■ **What the task asks**: Restate, word for word, every line of the data.

■ **Given entries**:
________________

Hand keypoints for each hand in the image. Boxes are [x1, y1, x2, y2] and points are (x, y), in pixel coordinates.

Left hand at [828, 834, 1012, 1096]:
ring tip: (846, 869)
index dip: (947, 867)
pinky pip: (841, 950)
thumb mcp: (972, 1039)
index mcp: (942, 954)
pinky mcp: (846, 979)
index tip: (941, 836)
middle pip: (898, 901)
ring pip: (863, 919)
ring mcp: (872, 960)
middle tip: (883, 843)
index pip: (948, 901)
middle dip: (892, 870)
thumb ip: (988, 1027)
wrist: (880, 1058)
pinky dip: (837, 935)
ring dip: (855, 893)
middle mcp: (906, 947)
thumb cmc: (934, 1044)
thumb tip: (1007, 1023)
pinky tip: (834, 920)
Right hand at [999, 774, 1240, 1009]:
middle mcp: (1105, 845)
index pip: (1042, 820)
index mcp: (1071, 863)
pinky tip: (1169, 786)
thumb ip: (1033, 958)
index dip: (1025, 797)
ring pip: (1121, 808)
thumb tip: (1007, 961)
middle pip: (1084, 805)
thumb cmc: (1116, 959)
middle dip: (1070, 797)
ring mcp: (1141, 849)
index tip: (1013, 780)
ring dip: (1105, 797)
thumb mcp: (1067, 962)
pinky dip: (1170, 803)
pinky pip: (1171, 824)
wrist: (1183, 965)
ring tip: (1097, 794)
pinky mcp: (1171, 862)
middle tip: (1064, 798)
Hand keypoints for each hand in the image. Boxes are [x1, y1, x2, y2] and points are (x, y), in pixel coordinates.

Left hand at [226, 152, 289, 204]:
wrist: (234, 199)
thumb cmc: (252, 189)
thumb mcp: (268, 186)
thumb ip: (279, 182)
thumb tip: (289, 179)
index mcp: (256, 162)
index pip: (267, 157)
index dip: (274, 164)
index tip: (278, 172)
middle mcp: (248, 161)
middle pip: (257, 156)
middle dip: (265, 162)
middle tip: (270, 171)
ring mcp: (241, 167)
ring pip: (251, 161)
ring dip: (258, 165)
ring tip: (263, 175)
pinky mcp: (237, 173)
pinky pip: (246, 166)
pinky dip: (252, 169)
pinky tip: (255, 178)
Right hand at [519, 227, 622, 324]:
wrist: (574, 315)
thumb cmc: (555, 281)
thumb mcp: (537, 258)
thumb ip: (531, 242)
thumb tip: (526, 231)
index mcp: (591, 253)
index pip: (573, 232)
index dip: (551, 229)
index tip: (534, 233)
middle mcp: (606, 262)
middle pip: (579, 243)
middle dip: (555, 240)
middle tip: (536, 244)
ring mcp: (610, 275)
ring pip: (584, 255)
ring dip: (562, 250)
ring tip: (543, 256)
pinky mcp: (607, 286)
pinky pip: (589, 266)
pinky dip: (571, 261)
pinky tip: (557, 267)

________________

■ **Problem solution**:
Hand keypoints for each hand in the image. Boxes are [x1, y1, x2, y2] and points are (x, y), in pixel coordinates.

Left hand at [828, 834, 1012, 1096]:
ring tip: (846, 869)
index dip: (947, 867)
pinky pip: (841, 950)
thumb mcp: (972, 1039)
index mcp: (942, 954)
pinky mcp: (846, 979)
index tip: (941, 836)
middle pip: (898, 901)
ring pip: (863, 919)
ring mcp: (872, 960)
middle tip: (883, 843)
index pip: (948, 901)
middle dip: (892, 870)
thumb ip: (988, 1027)
wrist: (880, 1058)
pinky dip: (837, 935)
ring dip: (855, 893)
middle mcp: (906, 947)
thumb cmc: (934, 1044)
thumb tip: (1007, 1023)
pinky tip: (834, 920)
Right hand at [999, 774, 1240, 1009]:
middle mcp: (1105, 845)
index pip: (1042, 820)
index mcp: (1071, 863)
pinky tip: (1169, 786)
thumb ip: (1033, 958)
index dip: (1025, 797)
ring pip: (1121, 808)
thumb tip: (1007, 961)
middle pip: (1084, 805)
thumb cmc: (1116, 959)
middle dip: (1070, 797)
ring mcp: (1141, 849)
index tip: (1013, 780)
ring dip: (1105, 797)
thumb mcp: (1067, 962)
pinky dip: (1170, 803)
pinky pip: (1171, 824)
wrist: (1183, 965)
ring tip: (1097, 794)
pinky mcp: (1171, 862)
middle tip: (1064, 798)
Hand keypoints for each hand in the image. Boxes are [x1, y1, x2, y2] and points are (x, y), in pixel coordinates.

Left hand at [226, 152, 289, 204]:
wrist: (234, 199)
thumb cmc: (252, 189)
thumb mcp: (268, 186)
thumb ip: (279, 182)
thumb tip: (289, 179)
index mcp: (256, 162)
index pip: (267, 157)
index dip: (274, 164)
index tip: (278, 172)
middle mcp: (248, 161)
middle pip: (257, 156)
middle dip: (265, 162)
middle tip: (270, 171)
ring mcp: (241, 167)
ring pip: (251, 161)
ring dip: (258, 165)
ring tip: (263, 175)
pinky mcp: (237, 173)
pinky pip: (246, 166)
pinky dip: (252, 169)
pinky tip: (255, 178)
Right hand at [519, 227, 622, 324]:
wrist: (574, 315)
thumb cmc: (555, 281)
thumb mcp: (537, 258)
thumb ip: (531, 242)
thumb tip: (526, 231)
index mcp: (591, 253)
index pip: (573, 232)
index dip: (551, 229)
index tip: (534, 233)
middle mcp: (606, 262)
middle pip: (579, 243)
middle dip: (555, 240)
middle tip: (536, 244)
ring mcp: (610, 275)
ring pip: (584, 255)
ring dip: (562, 250)
ring tip: (543, 256)
pinky mcp: (607, 286)
pinky pip: (589, 266)
pinky dip: (571, 261)
pinky tip: (557, 267)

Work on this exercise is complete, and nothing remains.